Begin at the line that contains "Document page, 1500x1125 pixels." and stop after the line that contains "list The project". Give those lines again with "layout element" replaced by "page element" and everything else left unchanged.
* Begin Data section *
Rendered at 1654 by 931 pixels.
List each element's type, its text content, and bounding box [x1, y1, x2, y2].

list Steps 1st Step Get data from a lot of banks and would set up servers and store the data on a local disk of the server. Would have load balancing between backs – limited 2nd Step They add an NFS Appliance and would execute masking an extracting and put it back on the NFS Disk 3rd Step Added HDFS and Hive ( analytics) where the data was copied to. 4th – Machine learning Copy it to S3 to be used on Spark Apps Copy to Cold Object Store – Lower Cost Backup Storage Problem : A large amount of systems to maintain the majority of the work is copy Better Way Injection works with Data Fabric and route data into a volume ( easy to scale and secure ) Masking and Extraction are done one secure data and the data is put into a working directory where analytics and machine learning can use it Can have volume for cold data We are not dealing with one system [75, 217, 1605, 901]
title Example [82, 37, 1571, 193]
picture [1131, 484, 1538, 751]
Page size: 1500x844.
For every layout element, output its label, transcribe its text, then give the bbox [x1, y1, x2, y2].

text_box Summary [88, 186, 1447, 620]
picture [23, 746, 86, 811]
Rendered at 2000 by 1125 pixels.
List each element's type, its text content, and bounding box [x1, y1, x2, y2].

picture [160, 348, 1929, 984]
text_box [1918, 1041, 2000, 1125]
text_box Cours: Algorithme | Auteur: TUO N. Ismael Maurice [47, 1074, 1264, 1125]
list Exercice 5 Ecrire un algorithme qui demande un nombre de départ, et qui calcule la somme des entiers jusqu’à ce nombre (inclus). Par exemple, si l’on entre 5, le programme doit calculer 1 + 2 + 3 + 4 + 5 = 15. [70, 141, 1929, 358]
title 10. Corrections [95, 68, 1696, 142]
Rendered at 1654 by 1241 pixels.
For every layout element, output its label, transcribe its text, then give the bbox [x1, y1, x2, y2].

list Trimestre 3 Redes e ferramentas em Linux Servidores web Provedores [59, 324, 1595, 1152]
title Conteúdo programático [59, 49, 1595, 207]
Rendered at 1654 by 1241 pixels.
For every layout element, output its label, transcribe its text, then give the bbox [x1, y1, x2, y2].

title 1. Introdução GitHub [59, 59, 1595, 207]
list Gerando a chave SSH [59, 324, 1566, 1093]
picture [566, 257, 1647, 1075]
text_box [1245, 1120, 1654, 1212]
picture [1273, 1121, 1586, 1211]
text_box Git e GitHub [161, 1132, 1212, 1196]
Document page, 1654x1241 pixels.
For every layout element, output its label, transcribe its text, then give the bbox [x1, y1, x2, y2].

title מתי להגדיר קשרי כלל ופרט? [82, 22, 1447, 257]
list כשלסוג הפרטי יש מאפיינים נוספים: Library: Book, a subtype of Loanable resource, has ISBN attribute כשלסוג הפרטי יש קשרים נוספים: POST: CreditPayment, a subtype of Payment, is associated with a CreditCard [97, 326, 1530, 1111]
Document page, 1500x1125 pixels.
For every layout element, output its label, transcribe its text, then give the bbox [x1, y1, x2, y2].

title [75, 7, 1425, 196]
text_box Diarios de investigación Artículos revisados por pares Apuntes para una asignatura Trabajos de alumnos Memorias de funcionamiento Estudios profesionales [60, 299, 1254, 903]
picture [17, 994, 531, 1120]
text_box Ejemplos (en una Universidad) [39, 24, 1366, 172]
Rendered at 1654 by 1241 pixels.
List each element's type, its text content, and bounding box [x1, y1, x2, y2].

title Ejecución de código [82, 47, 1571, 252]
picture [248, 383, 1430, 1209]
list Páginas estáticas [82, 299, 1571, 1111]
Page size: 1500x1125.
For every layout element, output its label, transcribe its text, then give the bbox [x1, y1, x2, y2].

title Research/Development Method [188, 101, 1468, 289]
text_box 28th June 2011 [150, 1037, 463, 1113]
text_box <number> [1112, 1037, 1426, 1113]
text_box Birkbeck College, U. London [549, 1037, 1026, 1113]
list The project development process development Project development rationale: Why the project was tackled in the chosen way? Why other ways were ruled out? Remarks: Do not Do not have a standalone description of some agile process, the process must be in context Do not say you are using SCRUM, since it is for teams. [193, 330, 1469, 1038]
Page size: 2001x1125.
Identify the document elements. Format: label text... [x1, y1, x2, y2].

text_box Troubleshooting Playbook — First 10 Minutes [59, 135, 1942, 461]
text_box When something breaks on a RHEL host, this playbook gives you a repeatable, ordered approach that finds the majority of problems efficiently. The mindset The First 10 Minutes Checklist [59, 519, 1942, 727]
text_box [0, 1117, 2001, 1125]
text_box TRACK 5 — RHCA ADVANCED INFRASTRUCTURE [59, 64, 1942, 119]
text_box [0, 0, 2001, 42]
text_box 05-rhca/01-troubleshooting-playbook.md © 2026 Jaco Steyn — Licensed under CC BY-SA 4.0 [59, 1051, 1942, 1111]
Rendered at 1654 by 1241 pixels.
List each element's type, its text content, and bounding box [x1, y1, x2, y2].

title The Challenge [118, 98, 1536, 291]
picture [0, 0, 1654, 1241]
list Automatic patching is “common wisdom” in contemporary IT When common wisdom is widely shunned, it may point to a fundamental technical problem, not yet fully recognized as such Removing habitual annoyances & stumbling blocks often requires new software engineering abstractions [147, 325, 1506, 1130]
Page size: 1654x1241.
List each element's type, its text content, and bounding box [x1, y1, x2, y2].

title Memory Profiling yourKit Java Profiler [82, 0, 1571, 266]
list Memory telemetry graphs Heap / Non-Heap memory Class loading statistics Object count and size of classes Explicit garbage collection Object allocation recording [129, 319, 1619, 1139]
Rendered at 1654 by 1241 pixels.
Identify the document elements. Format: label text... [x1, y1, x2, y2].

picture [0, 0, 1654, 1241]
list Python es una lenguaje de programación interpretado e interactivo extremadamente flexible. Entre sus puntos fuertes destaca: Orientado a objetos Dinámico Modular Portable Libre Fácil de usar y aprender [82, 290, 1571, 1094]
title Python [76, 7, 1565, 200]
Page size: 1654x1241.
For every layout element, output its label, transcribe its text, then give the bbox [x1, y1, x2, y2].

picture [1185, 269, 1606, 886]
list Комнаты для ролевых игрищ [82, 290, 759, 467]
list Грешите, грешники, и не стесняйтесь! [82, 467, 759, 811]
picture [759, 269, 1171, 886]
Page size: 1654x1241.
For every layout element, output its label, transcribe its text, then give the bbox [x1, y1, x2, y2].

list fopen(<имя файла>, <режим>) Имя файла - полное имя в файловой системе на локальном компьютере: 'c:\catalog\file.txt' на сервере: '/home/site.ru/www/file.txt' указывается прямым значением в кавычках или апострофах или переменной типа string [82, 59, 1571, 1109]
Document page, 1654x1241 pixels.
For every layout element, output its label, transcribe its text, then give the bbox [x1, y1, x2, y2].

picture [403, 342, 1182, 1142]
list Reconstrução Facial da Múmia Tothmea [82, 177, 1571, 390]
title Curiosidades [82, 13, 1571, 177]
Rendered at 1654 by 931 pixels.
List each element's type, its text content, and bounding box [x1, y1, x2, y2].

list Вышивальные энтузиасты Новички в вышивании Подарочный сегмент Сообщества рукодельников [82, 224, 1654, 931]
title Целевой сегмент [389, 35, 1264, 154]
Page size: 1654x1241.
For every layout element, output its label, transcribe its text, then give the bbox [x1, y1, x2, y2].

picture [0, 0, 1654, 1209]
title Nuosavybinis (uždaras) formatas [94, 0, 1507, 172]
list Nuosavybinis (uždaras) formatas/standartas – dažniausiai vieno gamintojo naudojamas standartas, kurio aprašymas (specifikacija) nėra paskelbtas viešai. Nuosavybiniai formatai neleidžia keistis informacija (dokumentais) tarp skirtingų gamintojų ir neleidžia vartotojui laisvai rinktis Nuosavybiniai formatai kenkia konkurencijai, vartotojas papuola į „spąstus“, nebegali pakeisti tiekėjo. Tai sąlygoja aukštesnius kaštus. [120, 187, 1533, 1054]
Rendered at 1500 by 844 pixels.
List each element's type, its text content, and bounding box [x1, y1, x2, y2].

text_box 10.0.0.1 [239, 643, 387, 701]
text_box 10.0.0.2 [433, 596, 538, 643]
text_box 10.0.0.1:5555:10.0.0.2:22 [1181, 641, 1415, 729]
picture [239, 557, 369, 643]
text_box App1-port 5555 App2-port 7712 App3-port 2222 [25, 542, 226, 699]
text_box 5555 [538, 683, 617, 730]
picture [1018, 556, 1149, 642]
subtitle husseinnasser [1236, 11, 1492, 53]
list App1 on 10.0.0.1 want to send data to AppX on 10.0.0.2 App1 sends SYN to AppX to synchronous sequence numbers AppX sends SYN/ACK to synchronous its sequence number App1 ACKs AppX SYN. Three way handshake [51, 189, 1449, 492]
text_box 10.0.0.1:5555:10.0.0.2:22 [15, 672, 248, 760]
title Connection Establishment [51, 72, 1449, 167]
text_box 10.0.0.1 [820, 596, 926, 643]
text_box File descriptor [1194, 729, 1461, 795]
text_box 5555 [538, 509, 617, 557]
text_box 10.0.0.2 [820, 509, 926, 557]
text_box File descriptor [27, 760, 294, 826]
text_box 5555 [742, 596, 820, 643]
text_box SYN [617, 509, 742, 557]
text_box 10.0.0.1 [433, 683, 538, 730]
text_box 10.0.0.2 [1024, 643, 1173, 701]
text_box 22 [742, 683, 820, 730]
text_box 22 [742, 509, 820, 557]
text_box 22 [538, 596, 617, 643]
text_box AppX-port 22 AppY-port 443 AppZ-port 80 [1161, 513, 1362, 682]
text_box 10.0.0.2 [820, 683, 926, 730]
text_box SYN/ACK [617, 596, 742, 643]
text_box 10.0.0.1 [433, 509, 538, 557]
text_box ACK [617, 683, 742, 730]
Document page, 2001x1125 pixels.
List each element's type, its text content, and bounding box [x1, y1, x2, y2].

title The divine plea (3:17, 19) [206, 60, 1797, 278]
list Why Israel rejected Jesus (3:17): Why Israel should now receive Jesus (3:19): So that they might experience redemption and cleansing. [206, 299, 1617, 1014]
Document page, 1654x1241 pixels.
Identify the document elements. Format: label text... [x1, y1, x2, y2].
* End Data section *
### Exercise output
Document page, 1500x1125 pixels.
For every page element, output its label, transcribe its text, then give the bbox [x1, y1, x2, y2].

title [75, 7, 1425, 196]
text_box Diarios de investigación Artículos revisados por pares Apuntes para una asignatura Trabajos de alumnos Memorias de funcionamiento Estudios profesionales [60, 299, 1254, 903]
picture [17, 994, 531, 1120]
text_box Ejemplos (en una Universidad) [39, 24, 1366, 172]
Rendered at 1654 by 1241 pixels.
List each element's type, its text content, and bounding box [x1, y1, x2, y2].

title Ejecución de código [82, 47, 1571, 252]
picture [248, 383, 1430, 1209]
list Páginas estáticas [82, 299, 1571, 1111]
Page size: 1500x1125.
For every page element, output its label, transcribe its text, then give the bbox [x1, y1, x2, y2].

title Research/Development Method [188, 101, 1468, 289]
text_box 28th June 2011 [150, 1037, 463, 1113]
text_box <number> [1112, 1037, 1426, 1113]
text_box Birkbeck College, U. London [549, 1037, 1026, 1113]
list The project development process development Project development rationale: Why the project was tackled in the chosen way? Why other ways were ruled out? Remarks: Do not Do not have a standalone description of some agile process, the process must be in context Do not say you are using SCRUM, since it is for teams. [193, 330, 1469, 1038]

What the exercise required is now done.